[Data items]

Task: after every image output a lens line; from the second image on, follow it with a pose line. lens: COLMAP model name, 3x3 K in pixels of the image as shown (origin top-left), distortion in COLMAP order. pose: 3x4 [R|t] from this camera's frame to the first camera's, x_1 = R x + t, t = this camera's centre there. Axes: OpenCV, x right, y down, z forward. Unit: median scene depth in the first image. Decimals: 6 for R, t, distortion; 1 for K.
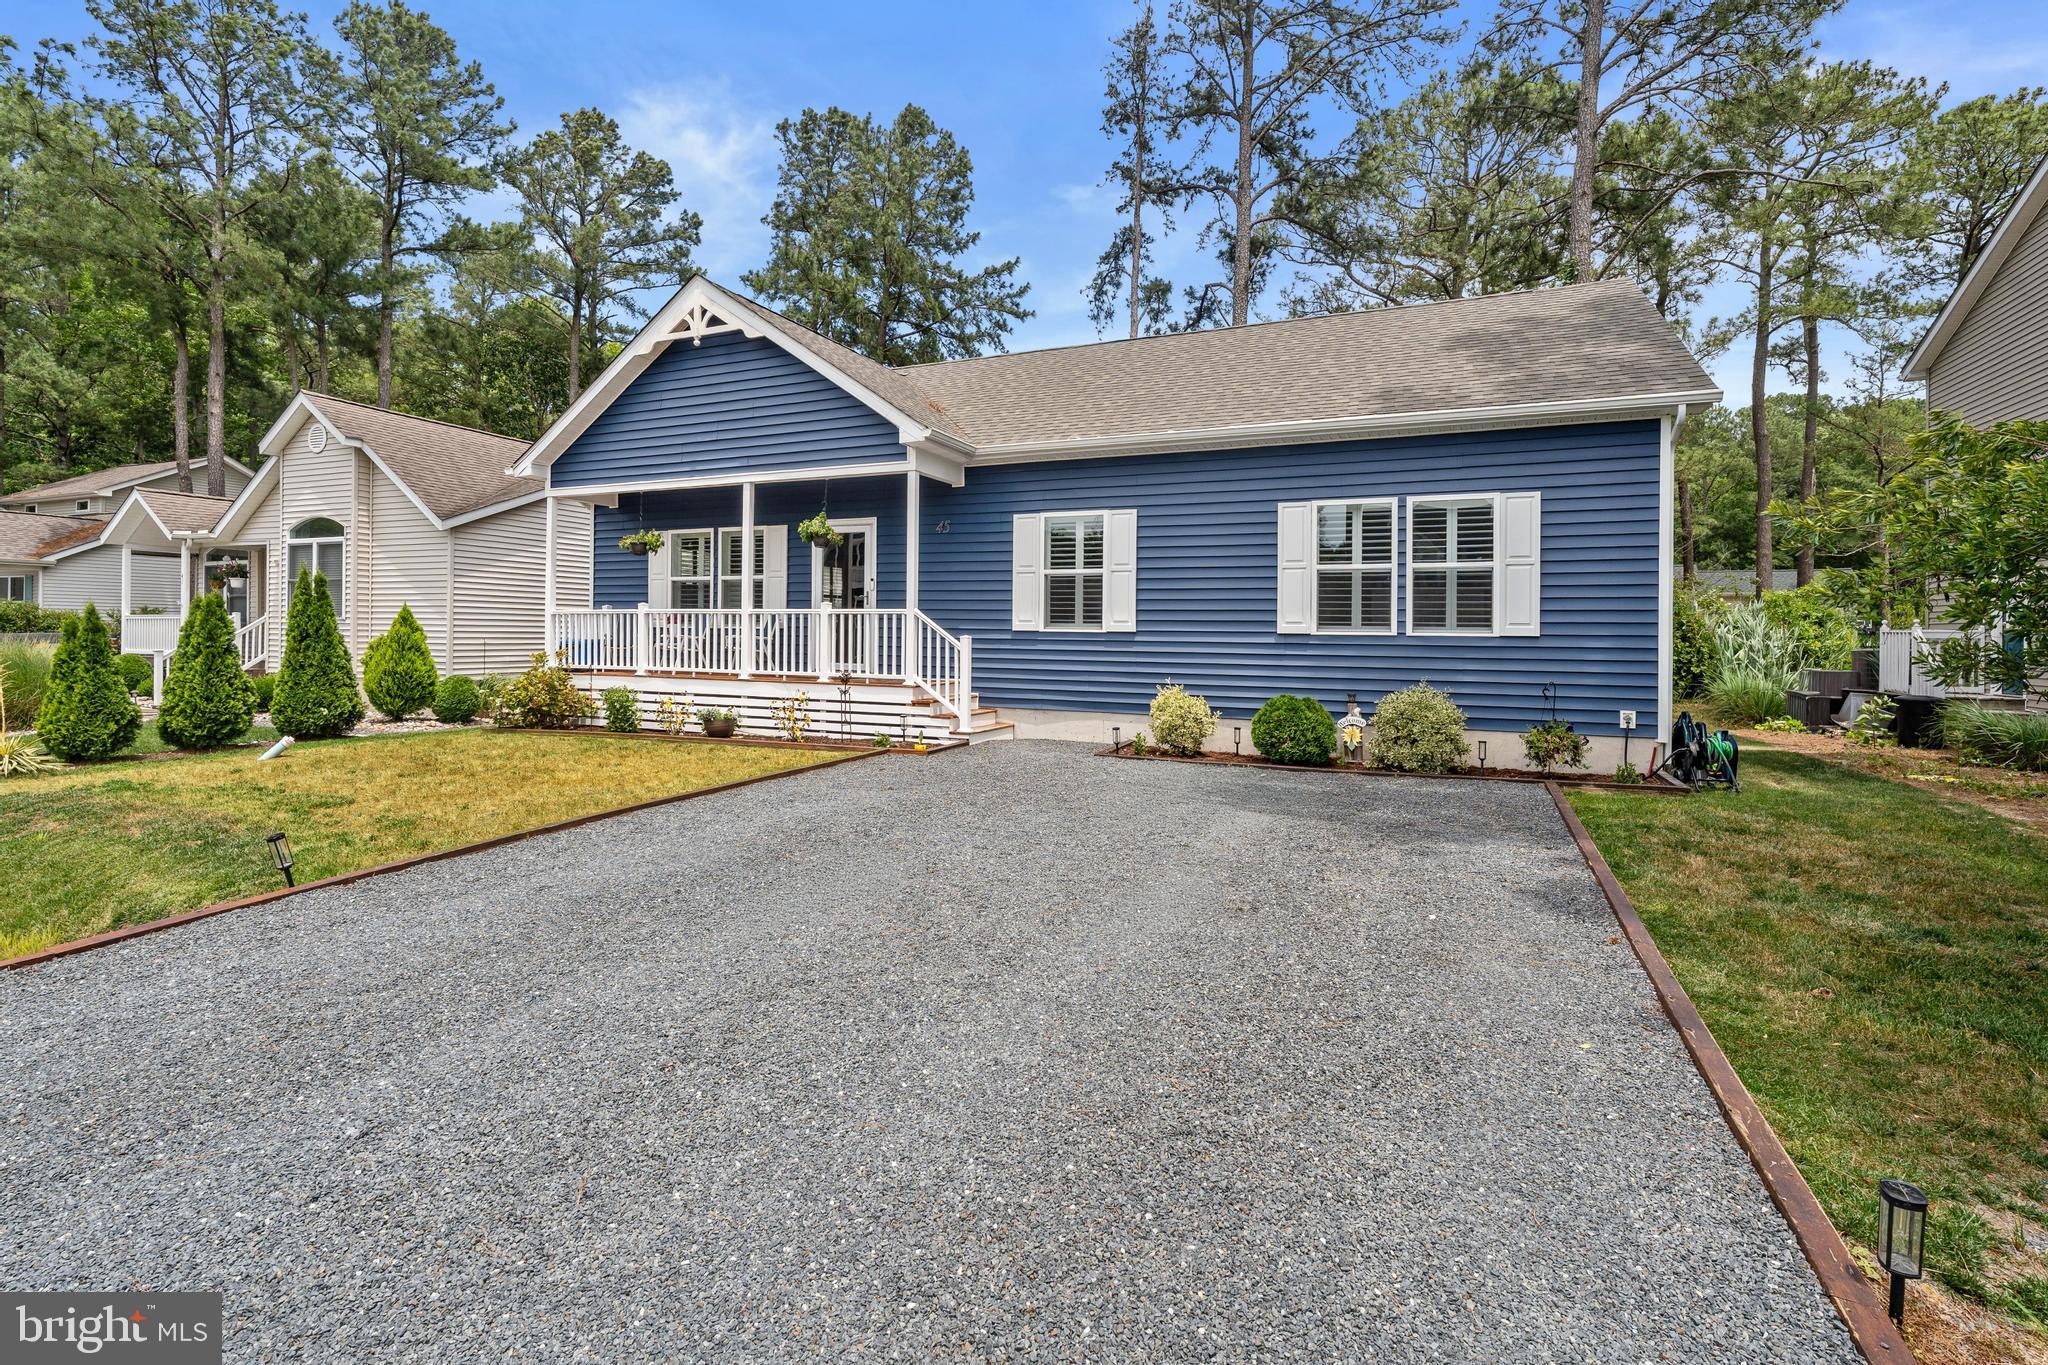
lens RADIAL K [[927.3, 0, 1019.5], [0, 927.3, 634.3], [0, 0, 1]] dist [0.012806, 0.000161]
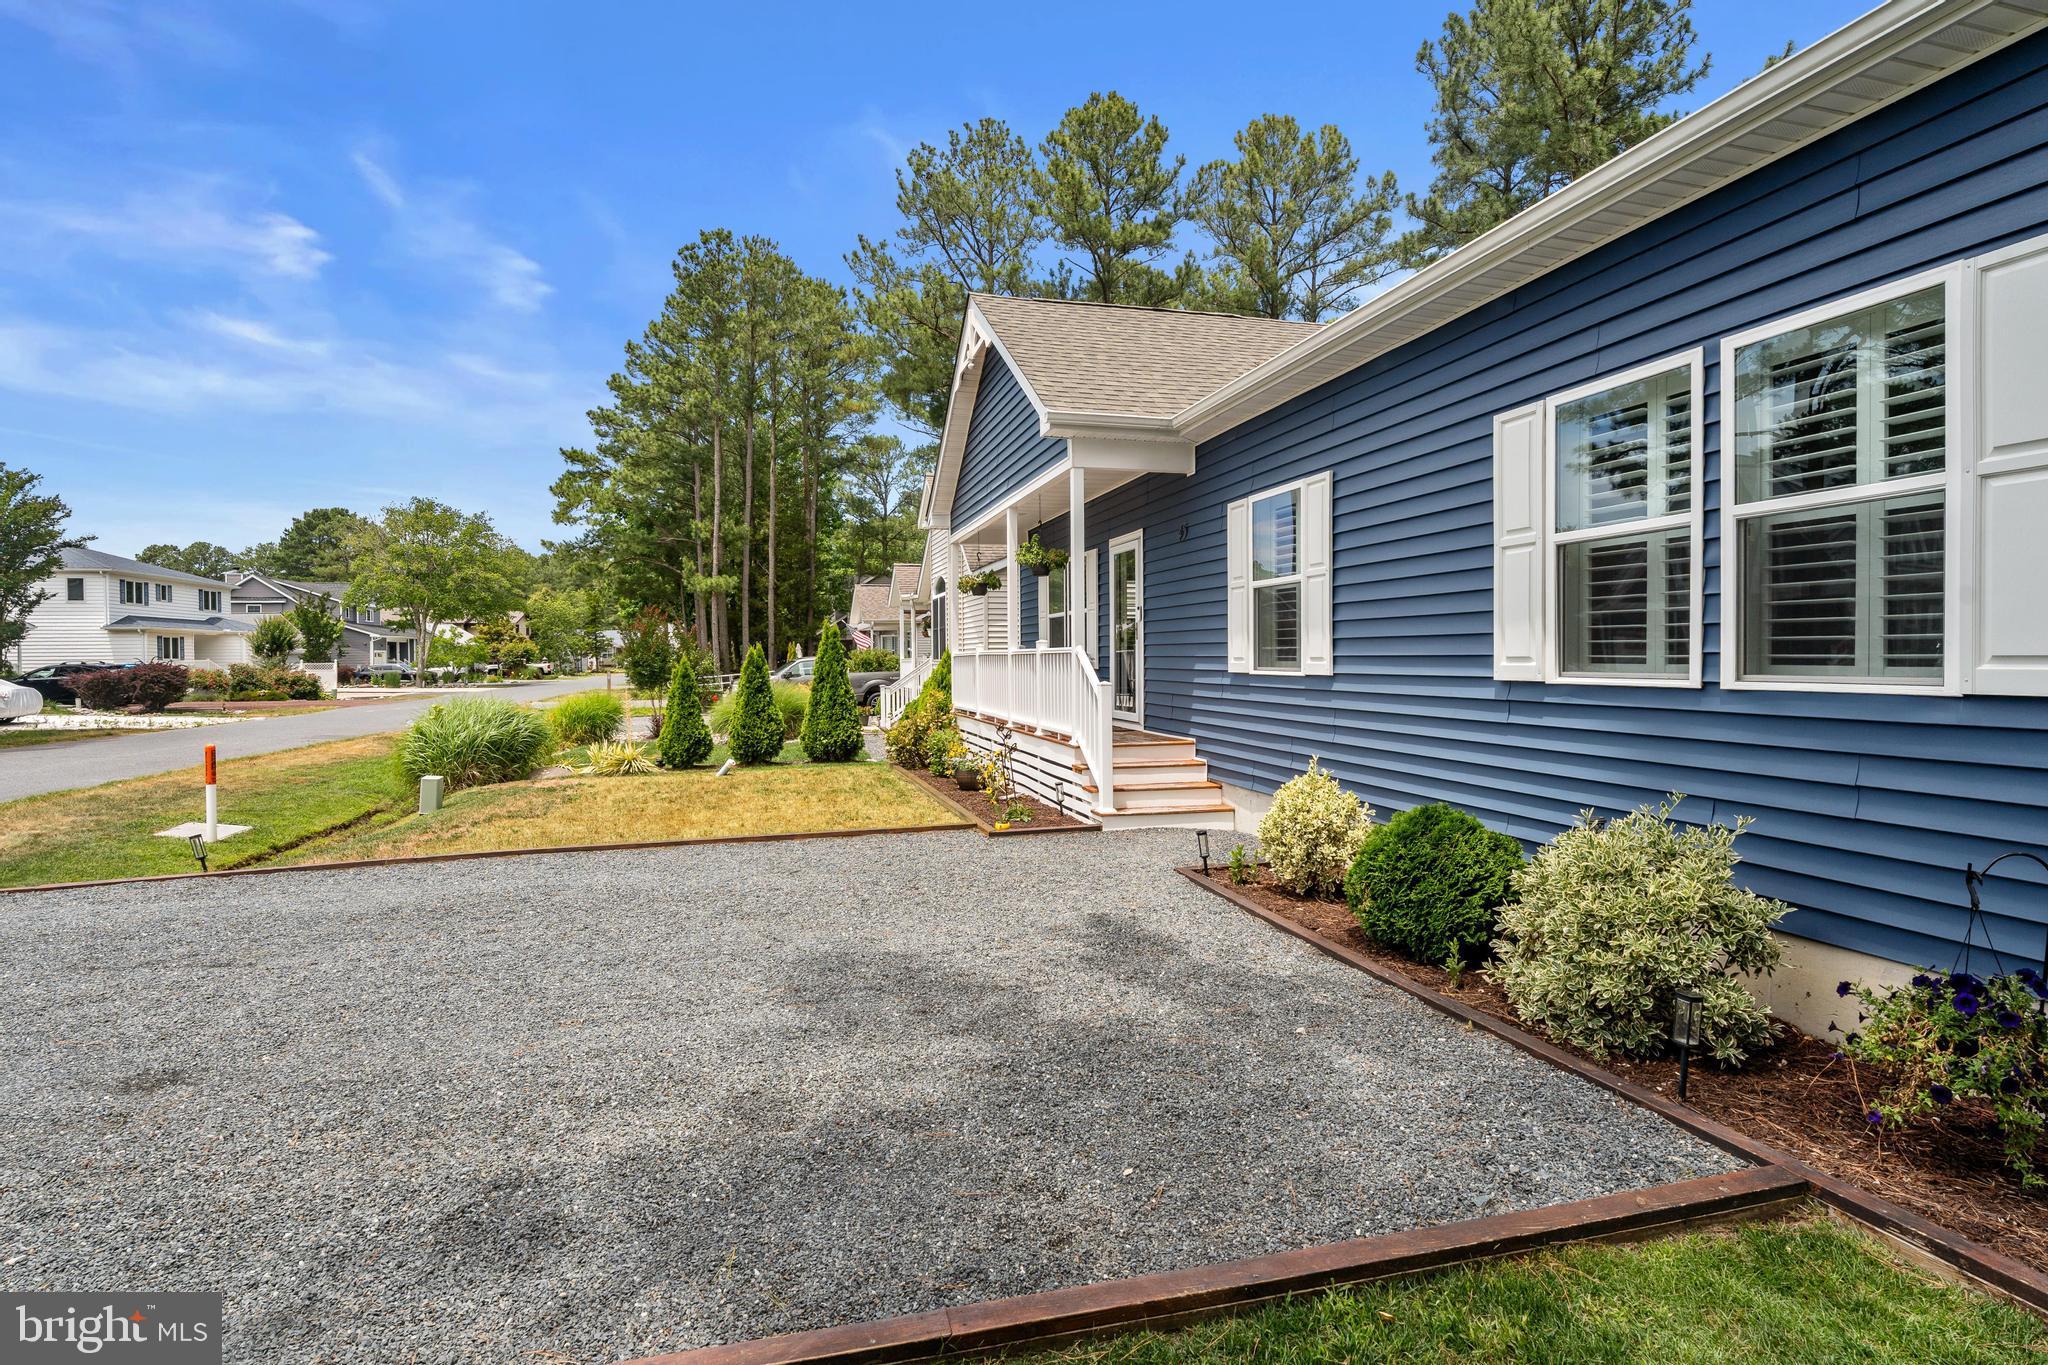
lens RADIAL K [[976.7, 0, 1016.0], [0, 976.7, 672.3], [0, 0, 1]] dist [-0.004786, -0.000330]
pose [[0.620044, -0.006971, -0.784536, 0.529666], [0.020976, 0.999750, 0.007694, -0.014746], [0.784287, -0.021227, 0.620035, 0.474366]]
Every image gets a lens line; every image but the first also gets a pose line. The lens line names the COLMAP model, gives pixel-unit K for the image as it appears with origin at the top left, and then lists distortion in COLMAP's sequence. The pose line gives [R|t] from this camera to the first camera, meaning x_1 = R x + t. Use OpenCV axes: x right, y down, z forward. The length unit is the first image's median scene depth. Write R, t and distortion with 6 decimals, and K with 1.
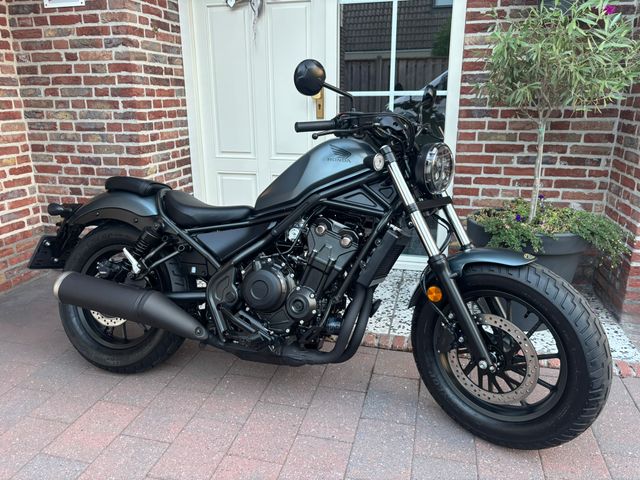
lens RADIAL K [[482.2, 0, 320.0], [0, 482.2, 240.0], [0, 0, 1]] dist [0.052613, -0.057206]
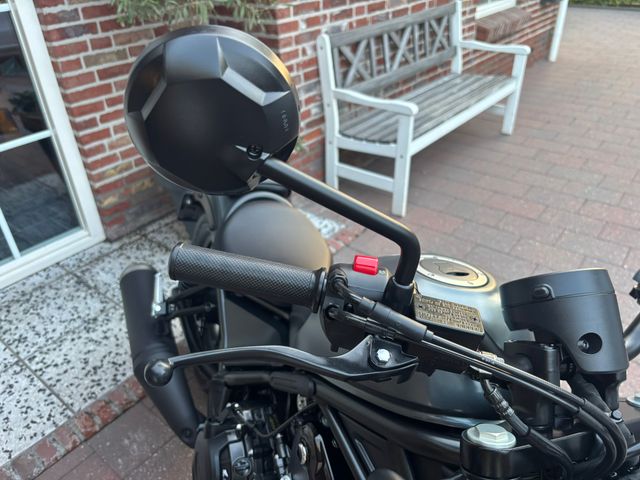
lens RADIAL K [[494.1, 0, 320.0], [0, 494.1, 240.0], [0, 0, 1]] dist [0.029962, -0.067306]
pose [[0.406420, -0.488830, 0.771925, -0.257947], [0.292102, 0.870023, 0.397159, -0.173944], [-0.865736, 0.064068, 0.496383, 0.323028]]
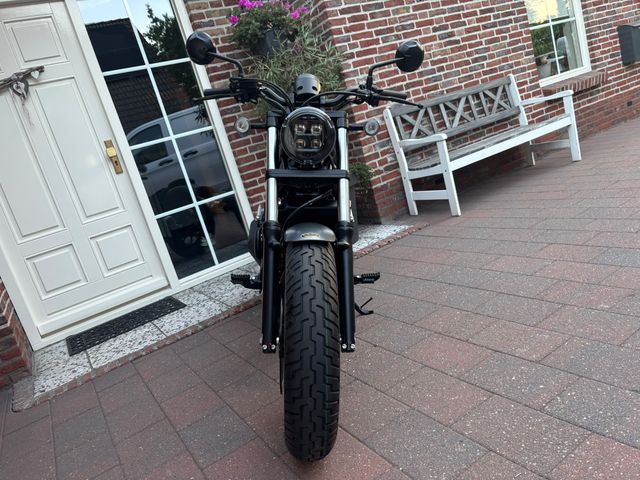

**Problem to solve:**
Please return, word for word, every line from the start of the records through the line containing "-0.021227, 0.620035, 0.474366]]", leaving out the pictures.

**Answer to the problem:**
Task: after every image output a lens line; from the second image on, follow it with a pose line. lens: COLMAP model name, 3x3 K in pixels of the image as shown (origin top-left), distortion in COLMAP order. pose: 3x4 [R|t] from this camera's frame to the first camera's, x_1 = R x + t, t = this camera's centre there. Axes: OpenCV, x right, y down, z forward. Unit: median scene depth in the first image. Decimals: 6 for R, t, distortion; 1 for K.
lens RADIAL K [[927.3, 0, 1019.5], [0, 927.3, 634.3], [0, 0, 1]] dist [0.012806, 0.000161]
lens RADIAL K [[976.7, 0, 1016.0], [0, 976.7, 672.3], [0, 0, 1]] dist [-0.004786, -0.000330]
pose [[0.620044, -0.006971, -0.784536, 0.529666], [0.020976, 0.999750, 0.007694, -0.014746], [0.784287, -0.021227, 0.620035, 0.474366]]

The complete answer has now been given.